The court has collected at least a dozen judicial precedents to support charges of terrorism in the ‘Tsunami Democratic’ case—a name that references the groups that carried out the riots at the Barcelona Prat Airport in 2019. The ruling also indicates that there is evidence to level terrorism charges against Puigdemont, who was already a fugitive of Spanish justice living in Brussels at the time of the riots. He is charged, however, with helping to mastermind and order the violence from afar, attending planning meetings, and devising strategies to promote participation.
The body’s ruling states that
the plurality of evidence establishes functional control of the deed, absolute leadership, intellectual authorship, and assumption of the reins of the typical action, in such a way that he could have avoided the injury of the legal good and the journey of iter criminis [criminal process] by withdrawing his charismatic support, but far from that, he encouraged the continuation of the violent actions that unfolded with his knowledge and consent.
The judges added, “In a criminal organization, the individuals behind the scenes, who orchestrate crimes with autonomous command—capable of preventing them—can, in this case, be held responsible as mediate perpetrators, even if the immediate executors are also punished as fully responsible authors.”

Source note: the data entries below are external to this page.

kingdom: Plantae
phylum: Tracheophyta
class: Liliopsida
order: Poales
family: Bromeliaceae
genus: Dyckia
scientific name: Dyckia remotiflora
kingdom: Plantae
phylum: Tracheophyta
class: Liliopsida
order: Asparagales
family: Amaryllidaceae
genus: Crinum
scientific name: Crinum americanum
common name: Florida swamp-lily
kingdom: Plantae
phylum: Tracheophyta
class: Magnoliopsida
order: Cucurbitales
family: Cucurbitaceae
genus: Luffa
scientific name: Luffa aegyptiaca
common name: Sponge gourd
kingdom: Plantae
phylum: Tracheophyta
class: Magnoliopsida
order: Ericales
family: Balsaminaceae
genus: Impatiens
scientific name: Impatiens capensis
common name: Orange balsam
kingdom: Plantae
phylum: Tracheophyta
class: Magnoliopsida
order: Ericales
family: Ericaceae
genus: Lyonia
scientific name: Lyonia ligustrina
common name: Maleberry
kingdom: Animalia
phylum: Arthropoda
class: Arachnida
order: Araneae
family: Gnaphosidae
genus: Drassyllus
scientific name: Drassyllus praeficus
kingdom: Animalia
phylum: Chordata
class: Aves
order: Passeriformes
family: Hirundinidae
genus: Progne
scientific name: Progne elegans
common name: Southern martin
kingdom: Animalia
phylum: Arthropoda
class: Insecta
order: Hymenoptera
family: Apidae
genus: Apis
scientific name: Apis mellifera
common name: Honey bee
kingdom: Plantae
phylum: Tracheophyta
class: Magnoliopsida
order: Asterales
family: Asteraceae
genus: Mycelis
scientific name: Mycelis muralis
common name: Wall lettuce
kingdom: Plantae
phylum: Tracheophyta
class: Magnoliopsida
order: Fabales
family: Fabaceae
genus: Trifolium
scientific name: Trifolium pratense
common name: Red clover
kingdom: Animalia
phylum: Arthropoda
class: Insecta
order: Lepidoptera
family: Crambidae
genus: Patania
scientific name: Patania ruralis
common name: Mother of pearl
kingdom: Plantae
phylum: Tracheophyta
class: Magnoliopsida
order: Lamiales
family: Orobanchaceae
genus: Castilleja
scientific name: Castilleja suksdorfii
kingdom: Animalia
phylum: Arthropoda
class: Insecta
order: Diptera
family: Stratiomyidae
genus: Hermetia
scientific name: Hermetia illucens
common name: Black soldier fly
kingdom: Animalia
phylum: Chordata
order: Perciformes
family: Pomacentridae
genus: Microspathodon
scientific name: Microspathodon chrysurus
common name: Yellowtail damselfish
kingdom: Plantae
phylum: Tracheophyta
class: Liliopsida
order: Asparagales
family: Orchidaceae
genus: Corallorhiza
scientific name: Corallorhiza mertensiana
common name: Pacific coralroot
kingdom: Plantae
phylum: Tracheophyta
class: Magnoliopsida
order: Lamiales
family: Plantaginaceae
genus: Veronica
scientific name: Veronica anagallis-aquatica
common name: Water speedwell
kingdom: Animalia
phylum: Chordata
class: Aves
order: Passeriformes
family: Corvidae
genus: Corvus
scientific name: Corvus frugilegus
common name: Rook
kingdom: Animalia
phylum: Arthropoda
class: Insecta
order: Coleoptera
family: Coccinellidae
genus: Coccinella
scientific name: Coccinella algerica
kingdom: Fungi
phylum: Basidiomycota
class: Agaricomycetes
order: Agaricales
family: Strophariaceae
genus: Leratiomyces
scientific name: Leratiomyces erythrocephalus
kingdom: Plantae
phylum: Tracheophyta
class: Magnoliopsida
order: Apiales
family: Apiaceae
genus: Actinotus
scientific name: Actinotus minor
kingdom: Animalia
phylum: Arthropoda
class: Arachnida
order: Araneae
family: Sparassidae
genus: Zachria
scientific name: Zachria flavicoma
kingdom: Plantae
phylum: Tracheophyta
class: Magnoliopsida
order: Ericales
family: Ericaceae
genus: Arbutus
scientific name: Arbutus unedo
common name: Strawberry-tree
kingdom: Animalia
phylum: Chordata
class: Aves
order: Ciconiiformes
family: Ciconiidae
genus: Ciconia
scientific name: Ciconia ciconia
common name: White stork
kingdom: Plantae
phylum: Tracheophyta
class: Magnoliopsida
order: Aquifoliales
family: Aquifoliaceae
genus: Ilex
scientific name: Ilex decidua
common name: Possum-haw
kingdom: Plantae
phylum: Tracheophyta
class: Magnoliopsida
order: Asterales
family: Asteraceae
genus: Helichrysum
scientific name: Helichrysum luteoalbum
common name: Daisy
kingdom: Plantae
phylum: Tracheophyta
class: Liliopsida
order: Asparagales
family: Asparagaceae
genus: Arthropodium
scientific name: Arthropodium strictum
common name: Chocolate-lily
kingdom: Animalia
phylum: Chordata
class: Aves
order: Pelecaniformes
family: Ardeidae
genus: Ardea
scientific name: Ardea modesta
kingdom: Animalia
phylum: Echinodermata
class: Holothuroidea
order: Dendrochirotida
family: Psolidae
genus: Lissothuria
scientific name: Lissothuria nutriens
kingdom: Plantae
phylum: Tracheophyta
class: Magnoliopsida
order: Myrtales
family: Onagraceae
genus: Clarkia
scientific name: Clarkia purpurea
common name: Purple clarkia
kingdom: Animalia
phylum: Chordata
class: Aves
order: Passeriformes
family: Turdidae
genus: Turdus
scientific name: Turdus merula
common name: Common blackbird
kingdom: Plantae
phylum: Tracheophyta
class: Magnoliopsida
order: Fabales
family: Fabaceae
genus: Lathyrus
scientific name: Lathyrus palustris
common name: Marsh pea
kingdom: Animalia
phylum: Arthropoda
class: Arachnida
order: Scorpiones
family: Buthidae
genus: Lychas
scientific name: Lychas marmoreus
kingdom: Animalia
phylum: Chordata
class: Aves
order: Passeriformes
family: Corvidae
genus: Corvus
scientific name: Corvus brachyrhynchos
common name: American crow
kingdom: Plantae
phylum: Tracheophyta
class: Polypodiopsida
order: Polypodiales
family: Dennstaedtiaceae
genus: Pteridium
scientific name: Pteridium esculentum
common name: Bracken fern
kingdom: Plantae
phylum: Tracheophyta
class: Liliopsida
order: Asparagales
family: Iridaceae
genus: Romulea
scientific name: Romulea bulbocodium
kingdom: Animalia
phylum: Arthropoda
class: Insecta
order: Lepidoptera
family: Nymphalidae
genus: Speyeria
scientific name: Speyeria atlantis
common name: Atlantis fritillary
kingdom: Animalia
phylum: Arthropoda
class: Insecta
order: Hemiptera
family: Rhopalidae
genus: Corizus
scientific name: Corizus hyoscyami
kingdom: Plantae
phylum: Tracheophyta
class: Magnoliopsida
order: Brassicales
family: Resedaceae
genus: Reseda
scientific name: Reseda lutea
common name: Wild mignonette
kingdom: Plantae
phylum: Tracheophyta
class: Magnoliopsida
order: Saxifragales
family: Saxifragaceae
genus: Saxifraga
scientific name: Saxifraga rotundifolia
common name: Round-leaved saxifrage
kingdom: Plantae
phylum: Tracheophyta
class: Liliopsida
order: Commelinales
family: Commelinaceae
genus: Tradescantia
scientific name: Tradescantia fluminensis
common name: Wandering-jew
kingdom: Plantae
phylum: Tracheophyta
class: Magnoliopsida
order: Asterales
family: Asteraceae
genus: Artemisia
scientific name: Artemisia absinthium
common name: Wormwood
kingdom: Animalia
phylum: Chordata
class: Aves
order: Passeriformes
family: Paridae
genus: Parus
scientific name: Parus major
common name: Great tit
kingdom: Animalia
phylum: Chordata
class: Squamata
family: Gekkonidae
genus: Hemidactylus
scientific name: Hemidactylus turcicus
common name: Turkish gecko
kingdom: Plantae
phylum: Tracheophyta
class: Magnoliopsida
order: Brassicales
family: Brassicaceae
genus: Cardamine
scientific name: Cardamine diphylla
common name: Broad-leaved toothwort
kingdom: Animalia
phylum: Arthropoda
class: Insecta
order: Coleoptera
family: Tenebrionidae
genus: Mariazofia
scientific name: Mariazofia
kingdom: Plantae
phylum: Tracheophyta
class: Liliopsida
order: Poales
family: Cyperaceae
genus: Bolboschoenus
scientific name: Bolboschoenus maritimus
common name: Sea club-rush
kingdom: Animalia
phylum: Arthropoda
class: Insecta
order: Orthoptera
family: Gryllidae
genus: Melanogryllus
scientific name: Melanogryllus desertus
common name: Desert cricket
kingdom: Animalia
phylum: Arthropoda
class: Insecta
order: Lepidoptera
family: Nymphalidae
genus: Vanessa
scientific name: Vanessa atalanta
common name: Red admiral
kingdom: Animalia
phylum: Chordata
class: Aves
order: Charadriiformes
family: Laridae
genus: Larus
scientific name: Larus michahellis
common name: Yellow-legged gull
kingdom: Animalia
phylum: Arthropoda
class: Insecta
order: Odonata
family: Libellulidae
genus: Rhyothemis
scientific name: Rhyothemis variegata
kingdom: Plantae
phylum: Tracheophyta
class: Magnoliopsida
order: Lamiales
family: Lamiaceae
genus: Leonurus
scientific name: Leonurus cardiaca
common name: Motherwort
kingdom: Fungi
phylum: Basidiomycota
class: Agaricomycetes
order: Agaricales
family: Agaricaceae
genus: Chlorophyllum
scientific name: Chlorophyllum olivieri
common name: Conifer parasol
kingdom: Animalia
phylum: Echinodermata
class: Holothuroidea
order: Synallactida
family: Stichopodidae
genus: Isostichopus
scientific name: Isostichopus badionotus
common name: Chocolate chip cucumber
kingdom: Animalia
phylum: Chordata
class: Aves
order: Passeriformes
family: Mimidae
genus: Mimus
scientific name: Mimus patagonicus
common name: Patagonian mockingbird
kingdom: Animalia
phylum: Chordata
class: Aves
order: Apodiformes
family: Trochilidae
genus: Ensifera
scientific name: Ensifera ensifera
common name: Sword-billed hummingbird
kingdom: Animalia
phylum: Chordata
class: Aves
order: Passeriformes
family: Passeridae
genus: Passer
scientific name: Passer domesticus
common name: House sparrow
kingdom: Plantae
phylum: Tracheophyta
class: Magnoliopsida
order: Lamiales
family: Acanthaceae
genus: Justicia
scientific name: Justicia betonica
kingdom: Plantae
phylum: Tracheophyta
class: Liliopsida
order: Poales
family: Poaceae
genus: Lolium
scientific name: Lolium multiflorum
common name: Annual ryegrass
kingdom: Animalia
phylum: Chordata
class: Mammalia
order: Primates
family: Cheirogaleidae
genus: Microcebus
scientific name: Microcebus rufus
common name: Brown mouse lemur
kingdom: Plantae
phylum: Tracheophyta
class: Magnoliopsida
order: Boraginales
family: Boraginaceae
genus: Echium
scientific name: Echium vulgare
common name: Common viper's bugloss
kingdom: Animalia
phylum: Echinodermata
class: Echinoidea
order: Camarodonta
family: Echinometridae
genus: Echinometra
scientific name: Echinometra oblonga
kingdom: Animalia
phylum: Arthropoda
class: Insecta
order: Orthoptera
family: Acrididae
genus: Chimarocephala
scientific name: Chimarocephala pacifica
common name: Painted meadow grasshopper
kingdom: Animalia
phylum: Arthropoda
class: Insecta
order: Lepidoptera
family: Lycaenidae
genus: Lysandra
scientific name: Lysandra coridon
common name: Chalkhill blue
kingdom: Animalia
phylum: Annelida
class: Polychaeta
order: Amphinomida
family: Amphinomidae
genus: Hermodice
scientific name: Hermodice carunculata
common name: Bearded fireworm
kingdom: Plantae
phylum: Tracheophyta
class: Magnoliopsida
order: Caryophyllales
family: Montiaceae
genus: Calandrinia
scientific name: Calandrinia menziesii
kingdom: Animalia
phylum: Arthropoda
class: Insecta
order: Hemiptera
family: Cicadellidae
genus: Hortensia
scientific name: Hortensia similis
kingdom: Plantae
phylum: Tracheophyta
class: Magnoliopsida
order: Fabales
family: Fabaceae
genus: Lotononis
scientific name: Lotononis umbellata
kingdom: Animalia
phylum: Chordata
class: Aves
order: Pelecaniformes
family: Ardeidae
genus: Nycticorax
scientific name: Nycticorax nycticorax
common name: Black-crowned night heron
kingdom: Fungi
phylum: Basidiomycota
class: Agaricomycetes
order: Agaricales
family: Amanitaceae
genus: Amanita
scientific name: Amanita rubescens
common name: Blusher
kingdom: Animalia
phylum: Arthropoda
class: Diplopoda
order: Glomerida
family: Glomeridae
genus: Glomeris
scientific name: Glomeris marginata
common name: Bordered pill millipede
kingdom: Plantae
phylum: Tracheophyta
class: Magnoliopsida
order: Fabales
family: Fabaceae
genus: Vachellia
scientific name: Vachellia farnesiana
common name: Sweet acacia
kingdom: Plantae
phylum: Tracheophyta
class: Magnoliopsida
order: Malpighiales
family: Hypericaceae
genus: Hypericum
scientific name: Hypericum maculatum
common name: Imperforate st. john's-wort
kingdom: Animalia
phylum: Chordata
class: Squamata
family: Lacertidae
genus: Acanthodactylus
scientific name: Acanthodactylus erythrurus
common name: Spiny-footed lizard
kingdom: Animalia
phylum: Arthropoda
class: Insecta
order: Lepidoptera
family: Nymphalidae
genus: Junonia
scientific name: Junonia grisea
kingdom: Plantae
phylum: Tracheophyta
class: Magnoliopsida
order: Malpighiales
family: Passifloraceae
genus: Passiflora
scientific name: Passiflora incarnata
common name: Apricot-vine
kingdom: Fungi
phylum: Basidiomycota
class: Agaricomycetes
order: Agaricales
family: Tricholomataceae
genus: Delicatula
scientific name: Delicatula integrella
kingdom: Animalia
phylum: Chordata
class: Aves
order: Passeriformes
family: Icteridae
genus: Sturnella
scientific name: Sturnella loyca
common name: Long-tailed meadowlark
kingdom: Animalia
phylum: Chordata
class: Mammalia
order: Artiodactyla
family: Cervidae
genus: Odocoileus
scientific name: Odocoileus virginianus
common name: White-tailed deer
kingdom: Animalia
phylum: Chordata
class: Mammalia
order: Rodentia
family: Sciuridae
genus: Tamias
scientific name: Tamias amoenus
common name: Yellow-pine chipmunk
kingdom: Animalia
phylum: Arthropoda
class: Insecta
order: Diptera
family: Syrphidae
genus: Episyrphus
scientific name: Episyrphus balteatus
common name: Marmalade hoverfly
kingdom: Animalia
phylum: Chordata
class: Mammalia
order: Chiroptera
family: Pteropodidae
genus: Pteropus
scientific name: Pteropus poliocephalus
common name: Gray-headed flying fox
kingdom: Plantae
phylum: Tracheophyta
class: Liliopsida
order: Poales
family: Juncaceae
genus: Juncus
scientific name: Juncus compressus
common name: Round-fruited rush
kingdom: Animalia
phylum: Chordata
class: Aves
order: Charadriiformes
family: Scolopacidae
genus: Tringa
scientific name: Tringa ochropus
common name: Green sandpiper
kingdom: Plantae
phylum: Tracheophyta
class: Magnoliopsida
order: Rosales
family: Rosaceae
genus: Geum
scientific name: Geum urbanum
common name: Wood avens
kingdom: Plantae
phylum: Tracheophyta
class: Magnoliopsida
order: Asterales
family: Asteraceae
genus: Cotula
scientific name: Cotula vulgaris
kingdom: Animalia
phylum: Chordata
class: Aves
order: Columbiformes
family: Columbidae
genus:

The riots took place following the conviction and sentencing of other leaders of the 2017 illegal referendum on Catalan independence. Rioters falsified airline tickets to be able to get past security and then broke out en masse onto the tarmac of the airport, causing chaos both inside and outside the terminal and completely disrupting airport operations. The actors had their faces covered with ski masks and many used Molotov cocktails as well as other explosives and makeshift weapons.
The crime of ‘street terrorism,’ the court explains, involves not just violence but violence executed with the intention of subverting the constitutional order, seriously altering public peace, seriously destabilizing the functioning of an international organization, or provoking a state of terror in the population or a part of it.
The court believes that the members of the ‘Democratic Tsunami’ acted with a level of violence that constitutes “serious crimes against freedom, physical integrity” in an attempt to have a court ruling overturned, which would meet those conditions.